The fine words are just that, Afghanistan is being pacified brutally while the killers cover up civilian casualties and lie about the level of aid they actually are delivering. Crime & war, business as usual, Afghanistan is the imperial blood sacrifice, money (always) for military deployment, a pittance for that ‘humanitarian’ brand that sells so well, the figures betray the real intention-
FT.com:- Afghanistan’s international backers have left the country billions of dollars short of the money promised to the poverty stricken country at last summer’s high-profile Paris aid conference, according to analysis by the Afghan government.
While $21bn (€16.8bn, £14.8bn) in aid was officially pledged by world governments at the conference in June, nearly a third of the total has proved to be old money that had been “double pledged”.
According to a detailed study by the Afghan ministry of finance, the US double pledged $3bn, while all of the $780m promised by the European Union had been announced previously.
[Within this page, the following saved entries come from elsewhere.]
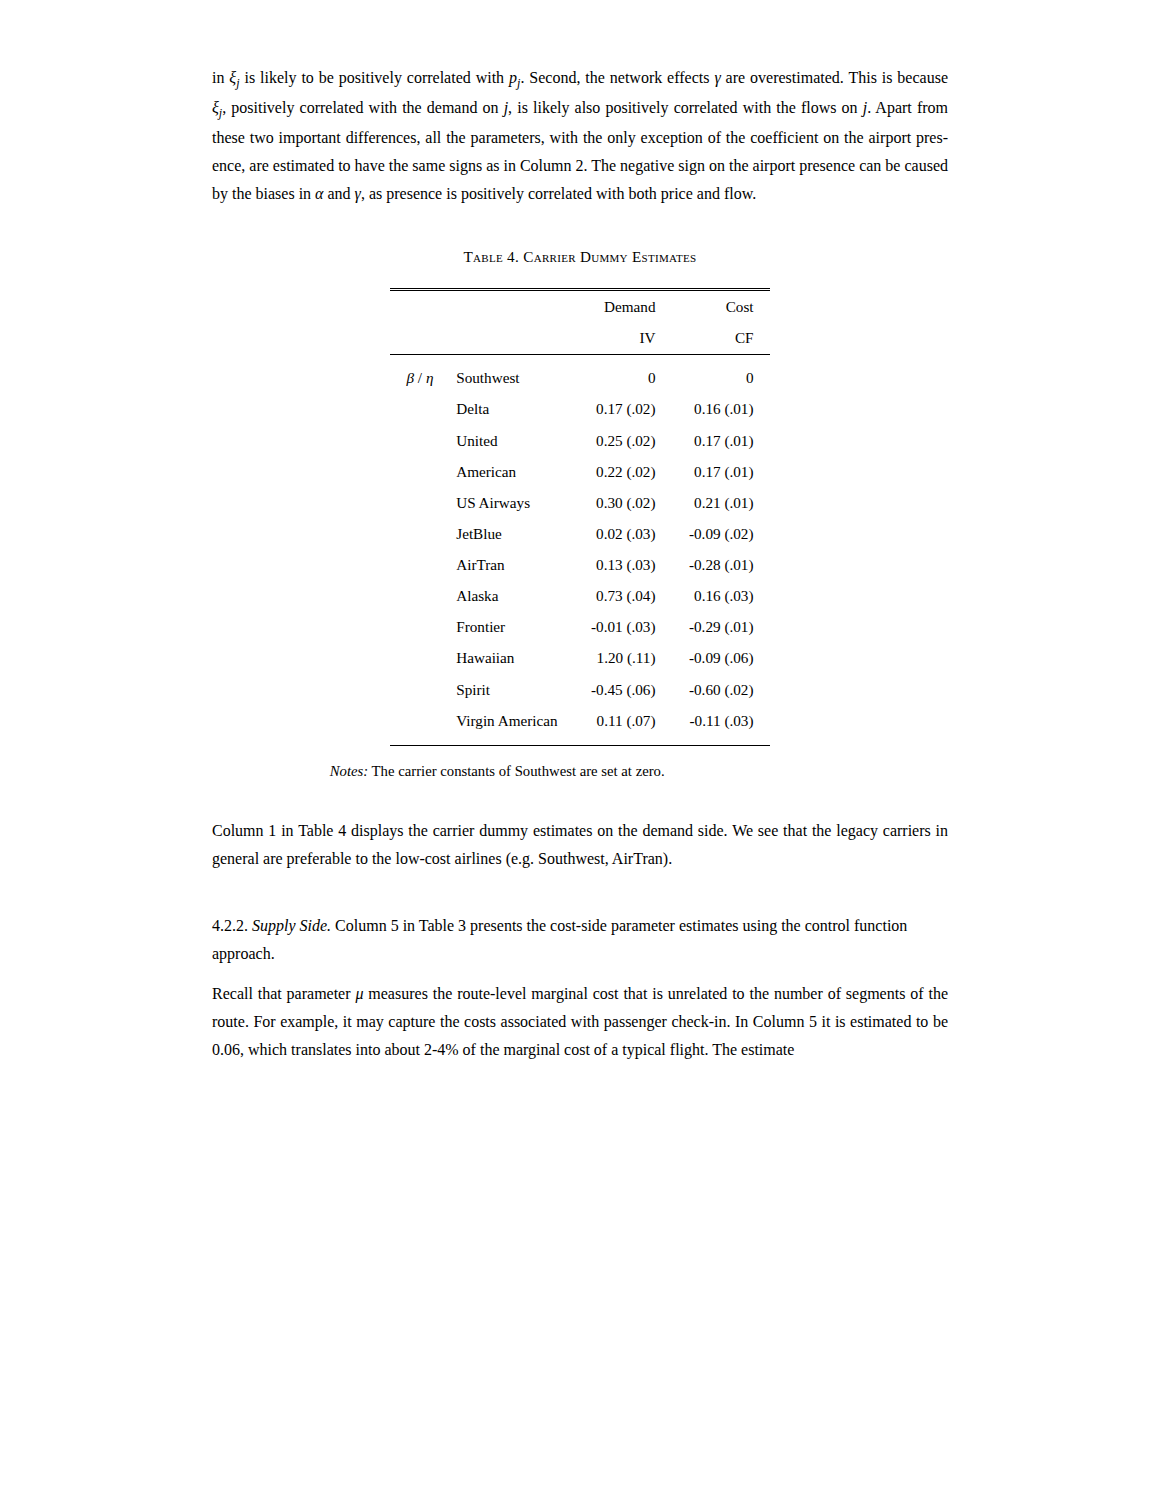in ξj is likely to be positively correlated with pj. Second, the network effects γ are overestimated. This is because ξj, positively correlated with the demand on j, is likely also positively correlated with the flows on j. Apart from these two important differences, all the parameters, with the only exception of the coefficient on the airport presence, are estimated to have the same signs as in Column 2. The negative sign on the airport presence can be caused by the biases in α and γ, as presence is positively correlated with both price and flow.
Table 4. Carrier Dummy Estimates
| | Demand | Cost |
| --- | --- | --- |
| | IV | CF |
| β / η | Southwest | 0 | 0 |
| | Delta | 0.17 (.02) | 0.16 (.01) |
| | United | 0.25 (.02) | 0.17 (.01) |
| | American | 0.22 (.02) | 0.17 (.01) |
| | US Airways | 0.30 (.02) | 0.21 (.01) |
| | JetBlue | 0.02 (.03) | -0.09 (.02) |
| | AirTran | 0.13 (.03) | -0.28 (.01) |
| | Alaska | 0.73 (.04) | 0.16 (.03) |
| | Frontier | -0.01 (.03) | -0.29 (.01) |
| | Hawaiian | 1.20 (.11) | -0.09 (.06) |
| | Spirit | -0.45 (.06) | -0.60 (.02) |
| | Virgin American | 0.11 (.07) | -0.11 (.03) |
Notes: The carrier constants of Southwest are set at zero.
Column 1 in Table 4 displays the carrier dummy estimates on the demand side. We see that the legacy carriers in general are preferable to the low-cost airlines (e.g. Southwest, AirTran).
4.2.2. Supply Side. Column 5 in Table 3 presents the cost-side parameter estimates using the control function approach.
Recall that parameter μ measures the route-level marginal cost that is unrelated to the number of segments of the route. For example, it may capture the costs associated with passenger check-in. In Column 5 it is estimated to be 0.06, which translates into about 2-4% of the marginal cost of a typical flight. The estimate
In total about $7bn, a third of the total, was double-pledged money.
A senior development official in Kabul said: “Everyone knew at the time this was not new money, but there was pressure from everyone, including the Afghan government, to come up with a big number.”
It is a problem that has hit all five of the international donor conferences held since the fall of the Taliban regime in 2001, with the ministry estimating that $11bn of the total $44.5bn promised over the years has been old money, re-announced.
The Afghan study also reveals that large parts of the National Development Strategy laid out by the Afghan government will go unfunded. The strategy, which cost an estimated $15m to prepare and was approved by donors at the Paris conference, sets out the government’s development priorities for the next four years.
The NDS puts a heavy emphasis on improving the country’s agricultural base but the finance ministry report shows that rural development will be underfunded by $412m in 2009 alone. Overall, there will be a $3.1bn shortfall for this year, with other key sectors, including health, education and infrastructure all suffering for lack of funds.
In a sign of where international priorities lie, nearly half of all available money will be spent on building up the security forces.